---------- Data provided

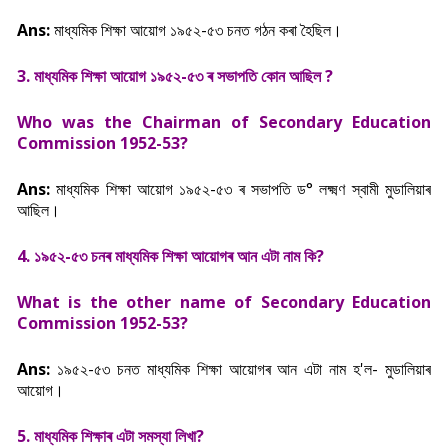
Ans:
মাধ্যমিক শিক্ষা আয়োগ ১৯৫২-৫৩ চনত গঠন কৰা হৈছিল।
3. মাধ্যমিক শিক্ষা আয়োগ ১৯৫২-৫৩ ৰ সভাপতি কোন আছিল ?
Who was the Chairman of Secondary Education
Commission 1952-53?
Ans:
মাধ্যমিক শিক্ষা আয়োগ ১৯৫২-৫৩ ৰ সভাপতি
ড° লক্ষ্মণ স্বামী মুডালিয়াৰ
আছিল।
4. ১৯৫২-৫৩ চনৰ মাধ্যমিক শিক্ষা আয়োগৰ আন এটা নাম কি?
What is the other name of Secondary Education
Commission 1952-53?
Ans:
১৯৫২-৫৩ চনত মাধ্যমিক শিক্ষা আয়োগৰ আন এটা নাম হ'ল- মুডালিয়াৰ
আয়োগ।
5. মাধ্যমিক শিক্ষাৰ এটা সমস্যা লিখা?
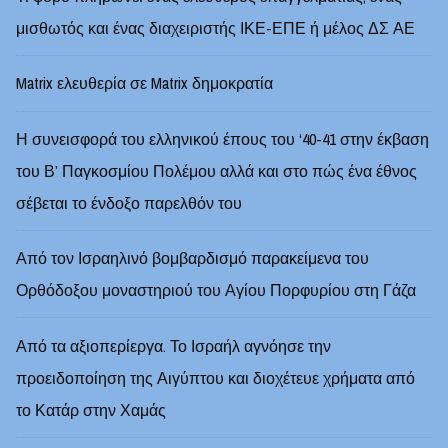
μισθωτός και ένας διαχειριστής ΙΚΕ-ΕΠΕ ή μέλος ΔΣ ΑΕ
Matrix ελευθερία σε Matrix δημοκρατία
Η συνεισφορά του ελληνικού έπους του ‘40-41 στην έκβαση
του Β’ Παγκοσμίου Πολέμου αλλά και στο πώς ένα έθνος
σέβεται το ένδοξο παρελθόν του
Από τον Ισραηλινό βομβαρδισμό παρακείμενα του
Ορθόδοξου μοναστηριού του Αγίου Πορφυρίου στη Γάζα
Από τα αξιοπερίεργα. Το Ισραήλ αγνόησε την
προειδοποίηση της Αιγύπτου και διοχέτευε χρήματα από
το Κατάρ στην Χαμάς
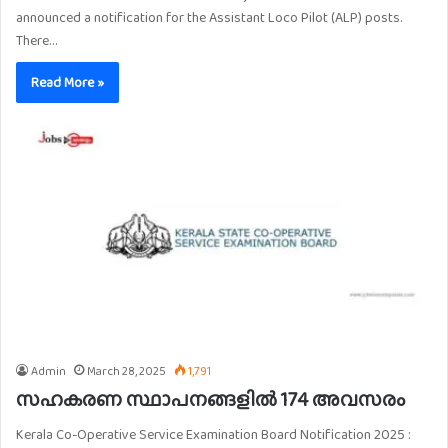
announced a notification for the Assistant Loco Pilot (ALP) posts.
There…
Read More »
Admin
March 28, 2025
1,791
സഹകരണ സ്ഥാപനങ്ങളില്‍ 174 അവസരം
Kerala Co-Operative Service Examination Board Notification 2025 :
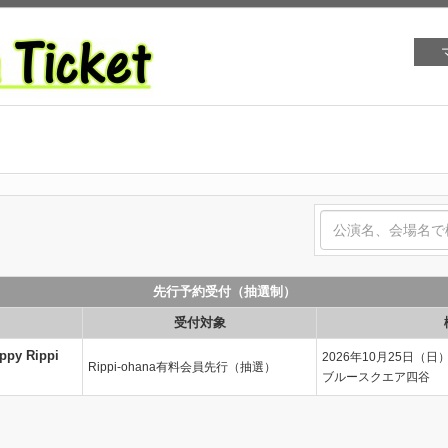
先行予約受付（抽選制）
受付対象
y Rippi
2026年10月25日（日
Rippi-ohana有料会員先行（抽選）
ブルースクエア四谷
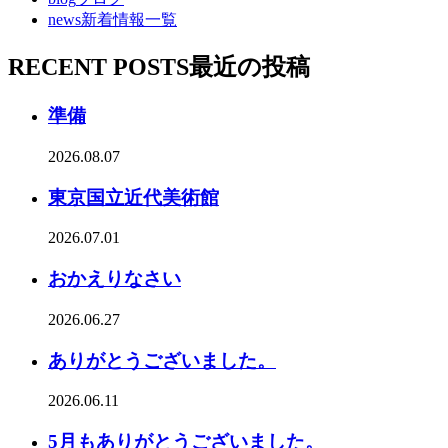
news
新着情報一覧
RECENT POSTS
最近の投稿
準備
2026.08.07
東京国立近代美術館
2026.07.01
おかえりなさい
2026.06.27
ありがとうございました。
2026.06.11
5月もありがとうございました。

--------------------

Problem details: Quote precisely the lines of the data from the line containing "സഹകരണ സ്ഥാപനങ്ങളില്‍ 174 അവസരം" through its final line, both included, excluding pictures.

Answer space:
സഹകരണ സ്ഥാപനങ്ങളില്‍ 174 അവസരം
Kerala Co-Operative Service Examination Board Notification 2025 :
先行予約受付（抽選制）
受付対象
y Rippi
2026年10月25日（日
Rippi-ohana有料会員先行（抽選）
ブルースクエア四谷
news
新着情報一覧
RECENT POSTS
最近の投稿
準備
2026.08.07
東京国立近代美術館
2026.07.01
おかえりなさい
2026.06.27
ありがとうございました。
2026.06.11
5月もありがとうございました。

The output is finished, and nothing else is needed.